Input records Start Marker
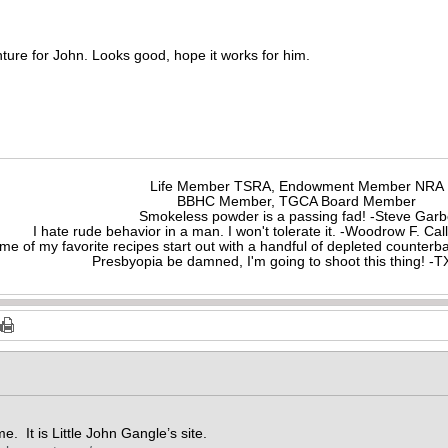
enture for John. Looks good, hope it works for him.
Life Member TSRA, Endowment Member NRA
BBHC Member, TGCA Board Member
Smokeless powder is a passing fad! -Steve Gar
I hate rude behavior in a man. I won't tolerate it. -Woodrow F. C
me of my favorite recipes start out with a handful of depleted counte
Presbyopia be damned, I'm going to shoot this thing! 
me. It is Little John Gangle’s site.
Input records End Marker
Input records Start Marker
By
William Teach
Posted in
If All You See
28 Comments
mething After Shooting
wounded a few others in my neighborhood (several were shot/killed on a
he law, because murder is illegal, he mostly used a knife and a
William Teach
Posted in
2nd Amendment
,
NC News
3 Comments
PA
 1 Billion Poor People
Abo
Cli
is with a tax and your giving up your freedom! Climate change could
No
Input records End Marker
Input records Start Marker
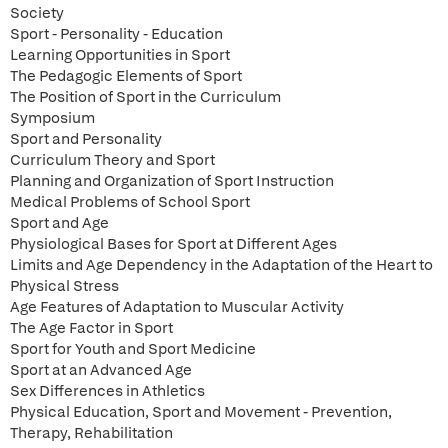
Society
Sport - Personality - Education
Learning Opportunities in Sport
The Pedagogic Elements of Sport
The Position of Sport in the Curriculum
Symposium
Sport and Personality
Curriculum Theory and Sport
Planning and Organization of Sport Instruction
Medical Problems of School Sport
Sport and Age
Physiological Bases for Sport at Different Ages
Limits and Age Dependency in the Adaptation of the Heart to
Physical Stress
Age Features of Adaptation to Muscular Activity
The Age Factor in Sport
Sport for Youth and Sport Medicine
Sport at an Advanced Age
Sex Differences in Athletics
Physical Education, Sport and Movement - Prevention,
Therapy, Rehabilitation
Input records End Marker
Exercise description: Would you copy each line of the records that contains "Education"?

Exercise solution:
Sport - Personality - Education
Physical Education, Sport and Movement - Prevention,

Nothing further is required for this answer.